The second extended case study concerns Taiwan’s efforts at participating in humanitarian work. Here again, the author deploys his framework to examine the actors involved. Non-state actors, in particular the Buddhist group, Tzu-chi, have been particularly effective at home and around the world, but they generally act on their own, not taking direction from the state. Taiwan’s actors follow international norms and objectives, including the UN’s Millennium Development Goals. But again, Taiwan’s diplomatic space, tightly circumscribed by China, severely limits its sphere of activity and recognition of its contributions. But, Guilloux notes in its quest for recognition, the Taiwan state often cuts off aid to needy countries when they succumb to pressure from China, thereby damaging its own cause.

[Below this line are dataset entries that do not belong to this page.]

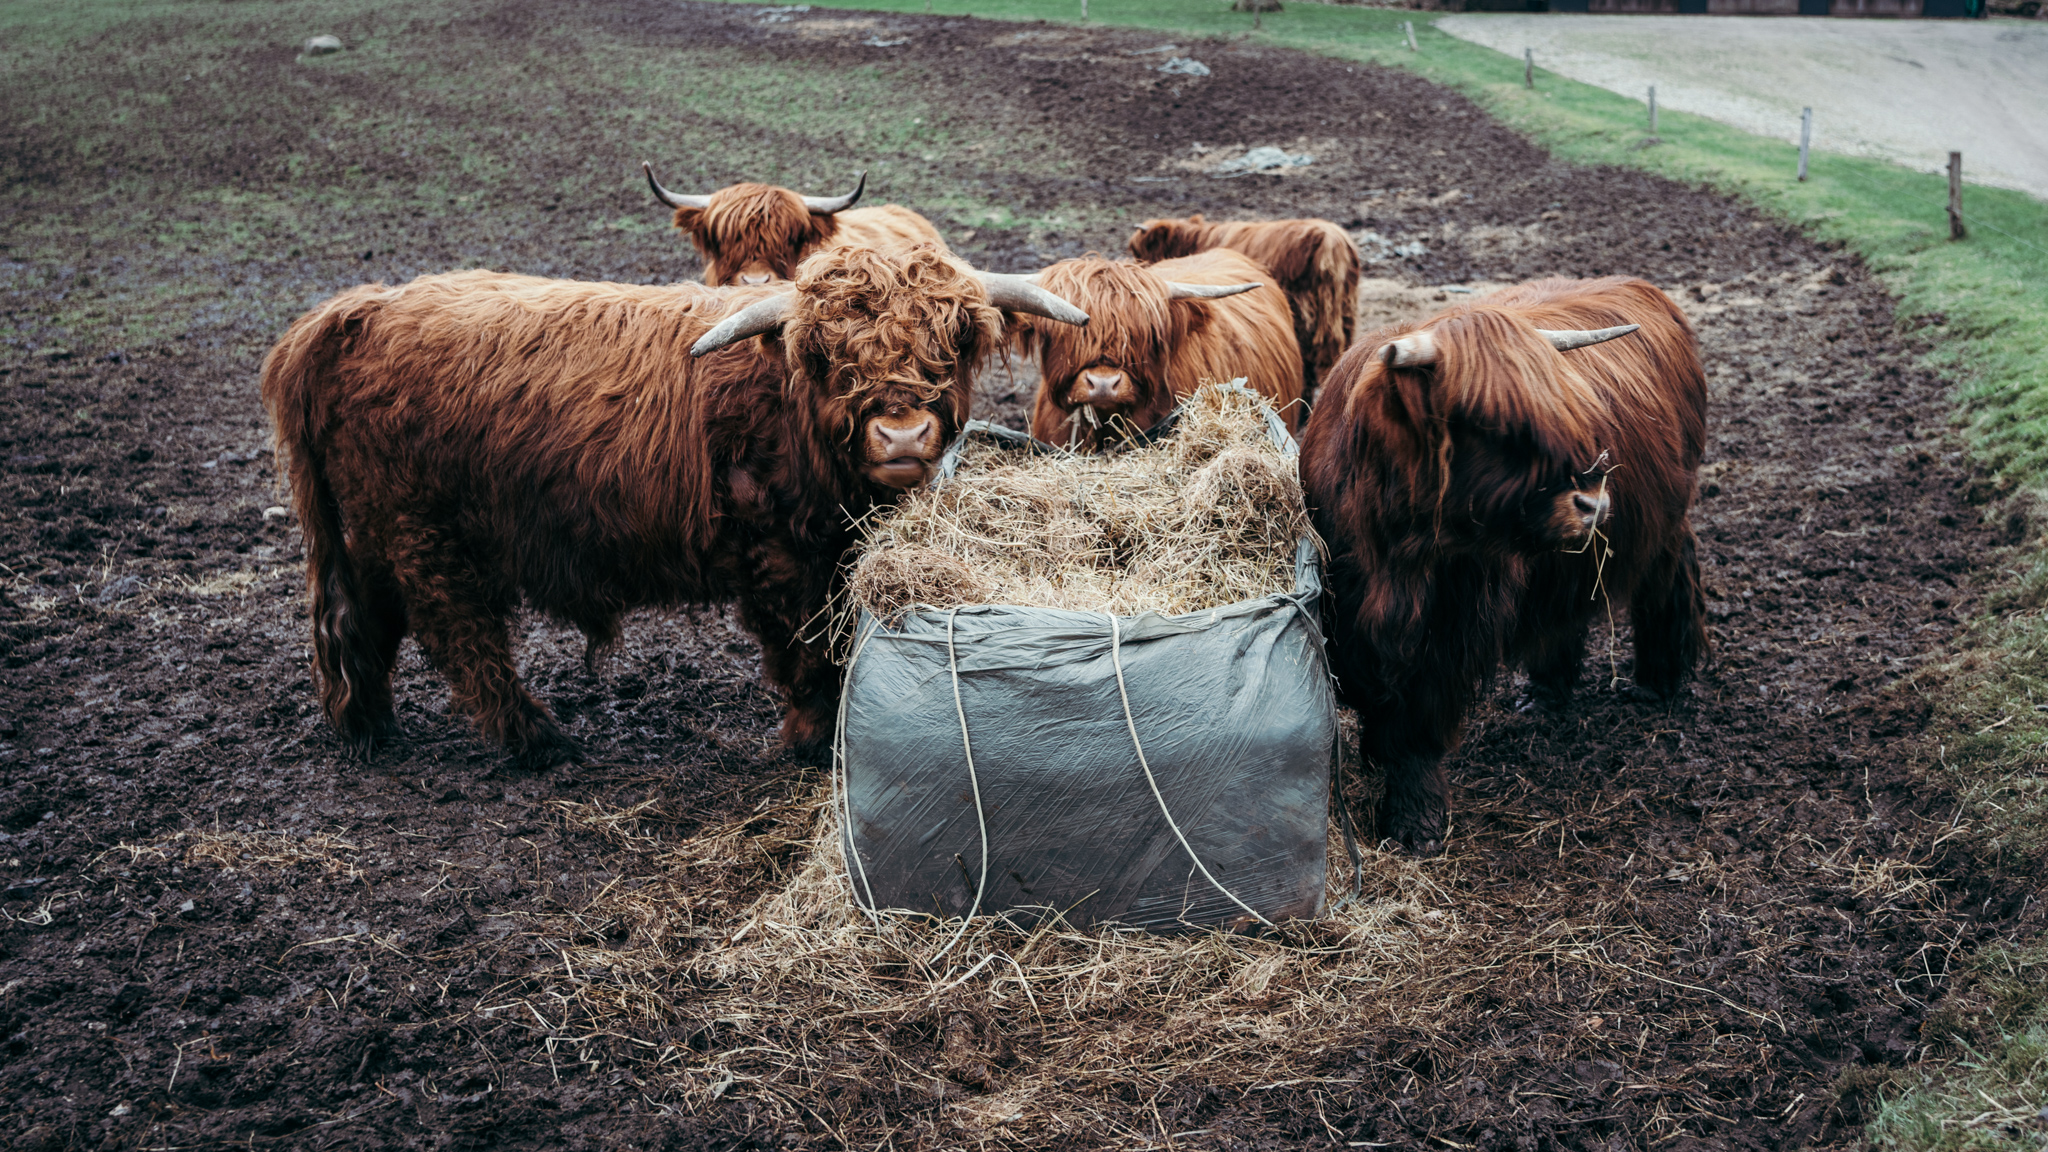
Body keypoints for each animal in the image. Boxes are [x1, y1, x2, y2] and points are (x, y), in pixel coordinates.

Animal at [261, 244, 1088, 769]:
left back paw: (367, 726)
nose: (903, 433)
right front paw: (811, 742)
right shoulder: (780, 554)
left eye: (955, 337)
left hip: (375, 528)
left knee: (366, 615)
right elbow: (808, 647)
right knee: (455, 629)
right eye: (824, 353)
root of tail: (359, 311)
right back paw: (535, 741)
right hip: (421, 528)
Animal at [1299, 276, 1709, 857]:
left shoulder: (1453, 628)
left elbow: (1420, 721)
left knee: (1667, 581)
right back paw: (1544, 693)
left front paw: (1416, 820)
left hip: (1666, 522)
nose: (1592, 501)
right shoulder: (1346, 620)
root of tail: (1641, 287)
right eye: (1488, 423)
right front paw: (1376, 755)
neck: (1399, 559)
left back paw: (1659, 681)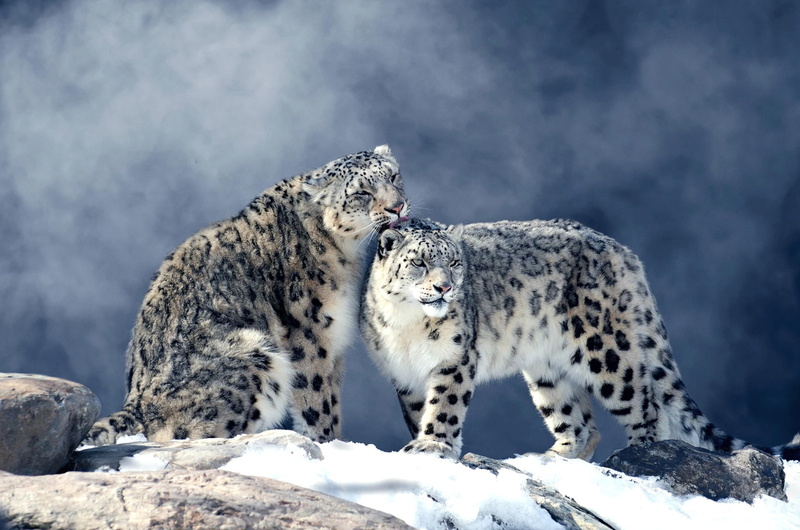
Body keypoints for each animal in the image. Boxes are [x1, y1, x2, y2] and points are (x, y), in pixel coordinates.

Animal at [84, 145, 409, 446]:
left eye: (394, 176)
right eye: (362, 192)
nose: (398, 207)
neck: (345, 250)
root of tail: (136, 403)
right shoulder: (311, 338)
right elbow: (319, 402)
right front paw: (330, 444)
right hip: (254, 355)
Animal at [360, 218, 800, 461]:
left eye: (454, 262)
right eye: (419, 262)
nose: (445, 288)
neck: (409, 326)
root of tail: (621, 250)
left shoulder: (454, 359)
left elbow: (445, 406)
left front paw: (433, 445)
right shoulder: (404, 376)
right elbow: (419, 411)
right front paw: (423, 442)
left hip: (607, 351)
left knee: (645, 402)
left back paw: (637, 454)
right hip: (547, 370)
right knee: (580, 421)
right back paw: (550, 458)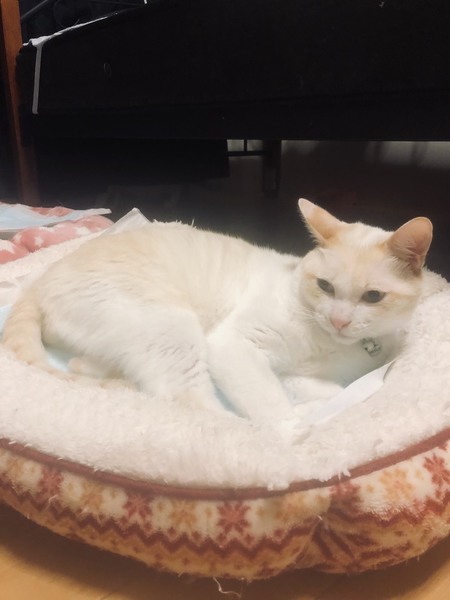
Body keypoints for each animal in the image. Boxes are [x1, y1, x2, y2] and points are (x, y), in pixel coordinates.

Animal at [2, 199, 432, 430]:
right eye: (325, 286)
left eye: (373, 296)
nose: (340, 320)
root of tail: (38, 282)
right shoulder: (234, 346)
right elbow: (272, 406)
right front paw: (293, 428)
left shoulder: (301, 374)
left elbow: (335, 388)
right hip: (172, 329)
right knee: (198, 408)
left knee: (91, 366)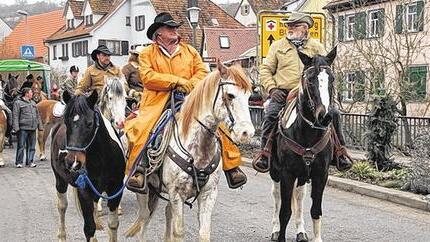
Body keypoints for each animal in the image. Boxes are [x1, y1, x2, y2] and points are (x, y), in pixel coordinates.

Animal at [123, 63, 255, 241]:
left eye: (249, 96)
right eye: (230, 95)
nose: (247, 133)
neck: (198, 150)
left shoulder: (208, 194)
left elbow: (204, 233)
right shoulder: (177, 194)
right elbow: (179, 232)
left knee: (166, 213)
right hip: (144, 191)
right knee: (144, 217)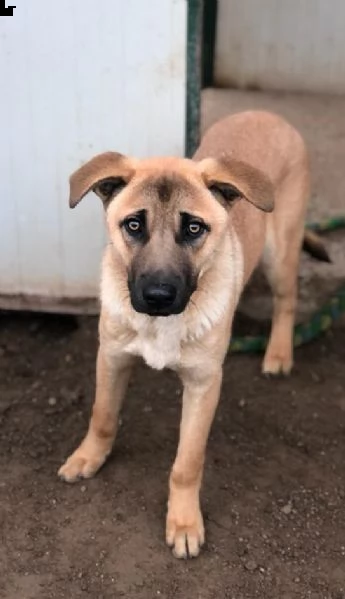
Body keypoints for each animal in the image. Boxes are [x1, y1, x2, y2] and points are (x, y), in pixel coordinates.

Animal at [57, 111, 326, 556]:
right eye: (133, 225)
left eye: (195, 228)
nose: (158, 296)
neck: (160, 325)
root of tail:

The concluding chapter launches a blistering criticism of Taiwan’s practice. Guilloux concludes that the state does not necessarily use the governance elements at its disposal fully or well. In its rather pathetic quest for diplomatic recognition, it does not make a convincing case for what difference membership in the WHO would make, is not transparent or focused in its aid programs, does not provide as much aid as it presents and pulls it at inopportune times; and most of the world does not notice what it does in any event. Taiwan gets no respect.

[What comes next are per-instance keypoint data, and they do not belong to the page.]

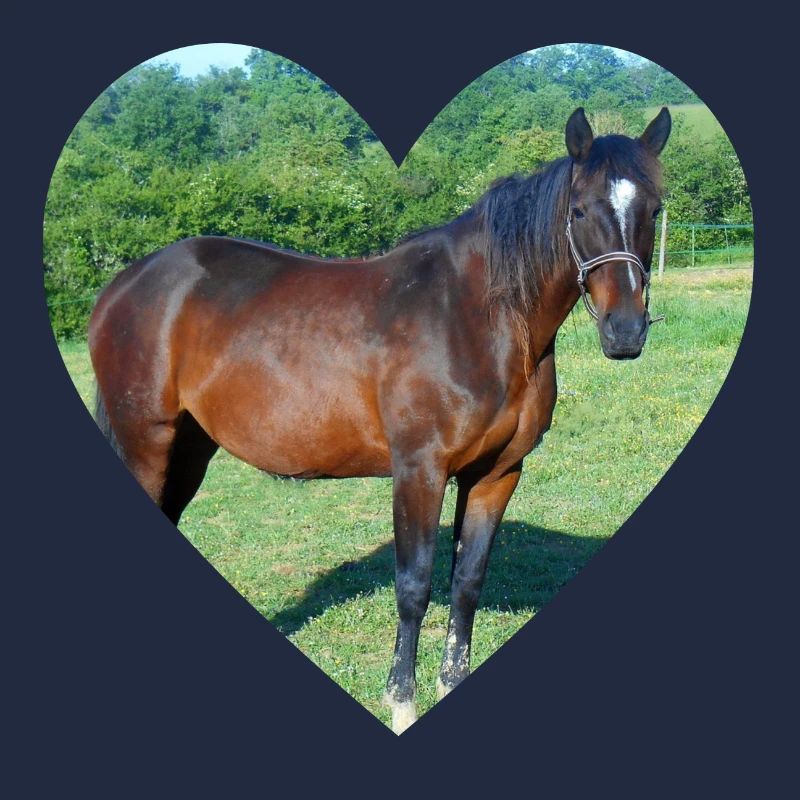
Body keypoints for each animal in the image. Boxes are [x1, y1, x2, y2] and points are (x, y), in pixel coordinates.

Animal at [89, 106, 671, 733]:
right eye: (579, 210)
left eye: (653, 210)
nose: (625, 331)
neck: (476, 317)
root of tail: (124, 285)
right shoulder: (419, 470)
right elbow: (414, 586)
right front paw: (401, 704)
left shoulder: (497, 475)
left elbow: (466, 582)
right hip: (145, 444)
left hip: (190, 449)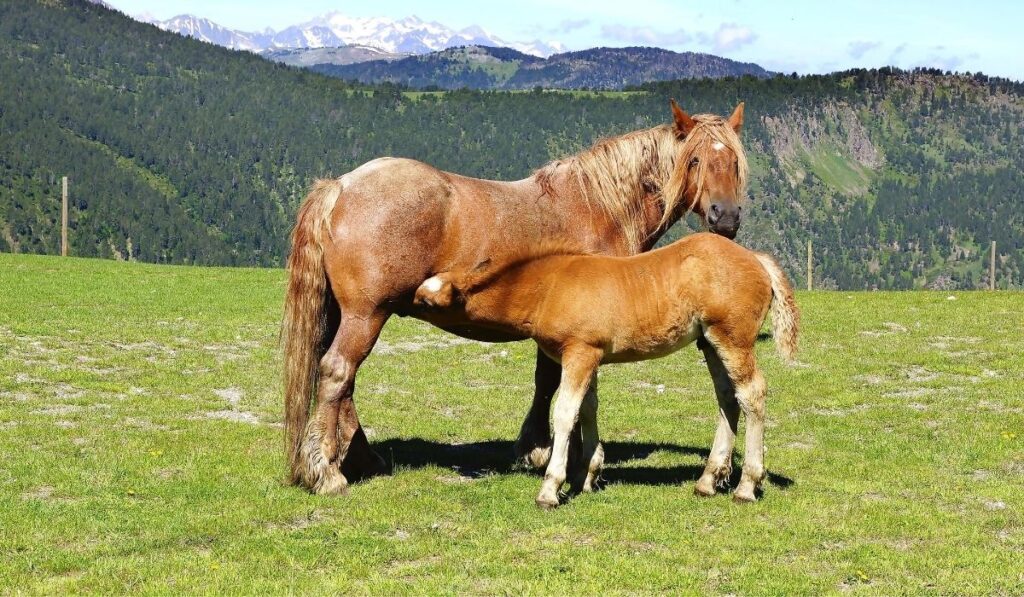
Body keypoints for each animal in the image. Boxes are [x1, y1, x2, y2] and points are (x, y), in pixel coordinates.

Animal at [283, 100, 749, 495]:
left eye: (734, 162)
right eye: (695, 159)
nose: (725, 217)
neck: (599, 208)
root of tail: (341, 187)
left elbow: (548, 383)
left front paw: (539, 449)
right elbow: (560, 387)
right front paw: (559, 456)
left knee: (342, 383)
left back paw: (361, 458)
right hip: (366, 315)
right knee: (338, 374)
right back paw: (326, 473)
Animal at [413, 232, 799, 508]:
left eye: (427, 301)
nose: (405, 303)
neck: (549, 286)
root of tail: (755, 259)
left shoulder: (580, 352)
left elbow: (565, 412)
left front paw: (551, 488)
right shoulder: (591, 356)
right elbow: (588, 408)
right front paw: (586, 477)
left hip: (733, 339)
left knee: (751, 393)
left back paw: (746, 486)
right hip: (709, 342)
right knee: (727, 398)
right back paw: (707, 481)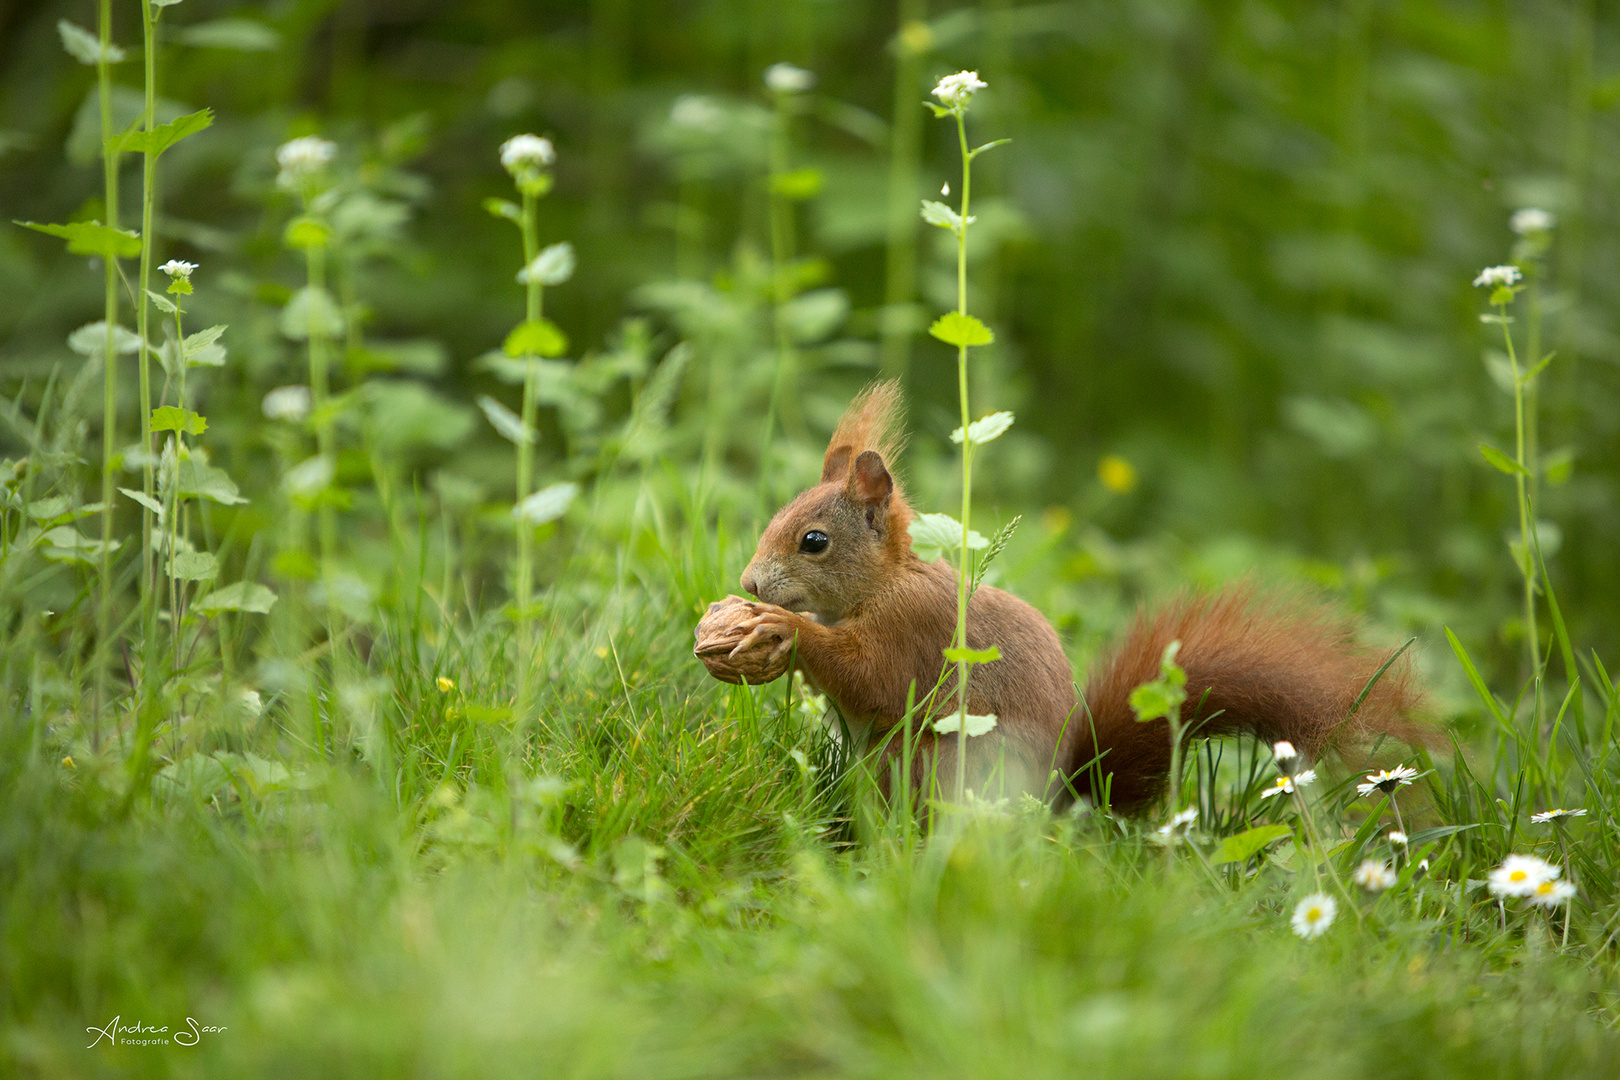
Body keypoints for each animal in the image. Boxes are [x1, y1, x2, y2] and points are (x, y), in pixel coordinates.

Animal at [729, 382, 1425, 809]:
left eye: (814, 541)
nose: (749, 585)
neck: (883, 583)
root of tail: (1058, 803)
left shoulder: (912, 630)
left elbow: (870, 677)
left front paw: (782, 629)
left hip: (933, 760)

Guilloux’s policy background is clear, as is his experience in the NGO world. Although he is sensitive to Taiwan’s global predicament, he could have invested more effort in analyzing the domestic political environment, and how the presidencies of Lee Teng-hui and Chen Shui-bian impacted what had been longstanding international policies, provoking a new set of retaliations from Beijing and deep unhappiness in Washington, Taiwan’s ultimate backer. Taiwan’s status is both a relic of the Cold War and a football of China’s emergence as a global power which most other nations do not dare stand up to. Selecting an outlier case, such as Taiwan, does help clarify what the actual norms of international behavior are, and the fact that they need to be maintained over time. Taiwan itself is not a model for behavior, but does serve a heuristic purpose here. I found the analytical framework useful for thinking about rule-making and maintenance more generally. Case studies in drastically different realms -- environmental issues, peacekeeping, anti-terrorism, anti-piracy, intellectual property – might have provided a broader set of insights than the studies in two overlapping areas. The data come exclusively from English-language sources and interviews. It would have been interesting to hear more from Taiwan’s scholarly, journalistic and political circles in their own words about what the state tries to do.

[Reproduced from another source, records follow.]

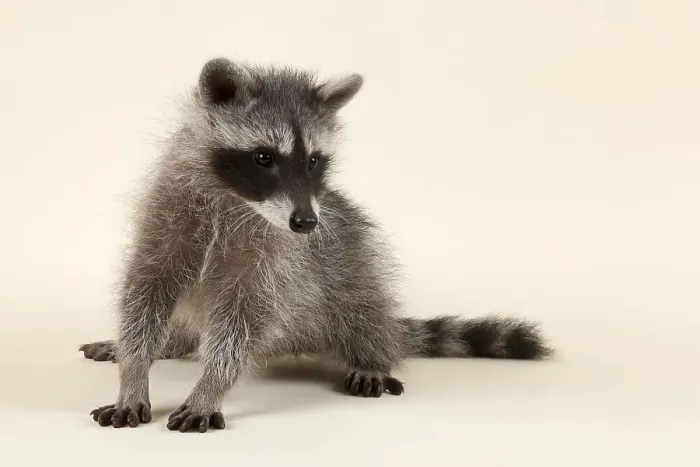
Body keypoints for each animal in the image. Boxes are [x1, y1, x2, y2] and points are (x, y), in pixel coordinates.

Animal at [80, 57, 554, 433]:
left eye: (313, 161)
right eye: (264, 158)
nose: (307, 222)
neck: (236, 201)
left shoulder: (277, 260)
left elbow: (242, 322)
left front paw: (210, 385)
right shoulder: (167, 218)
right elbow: (145, 294)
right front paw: (134, 370)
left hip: (354, 265)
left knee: (362, 310)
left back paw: (373, 356)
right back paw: (170, 342)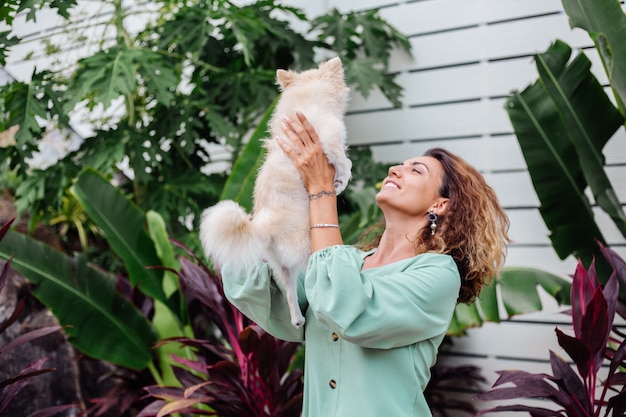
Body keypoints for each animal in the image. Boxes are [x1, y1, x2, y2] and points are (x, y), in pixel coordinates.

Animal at [199, 57, 348, 326]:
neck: (305, 101)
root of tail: (261, 227)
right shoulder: (330, 140)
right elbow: (343, 160)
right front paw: (343, 180)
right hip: (306, 246)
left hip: (279, 266)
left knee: (289, 289)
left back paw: (297, 318)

Thomas Gold is Professor of Sociology at the University of California, Berkeley, and Executive Director of the Inter-University Program for Chinese Language Studies at Tsinghua University, Beijing. His most recent book, co-edited with William Hurst, Jaeyoun Won and Li Qiang, is 'Laid-Off Workers in a Workers' State: Unemployment With Chinese Characteristics' (Palgrave McMilllan 2009). He is currently researching international NGOs' activities in China and social change in Taiwan.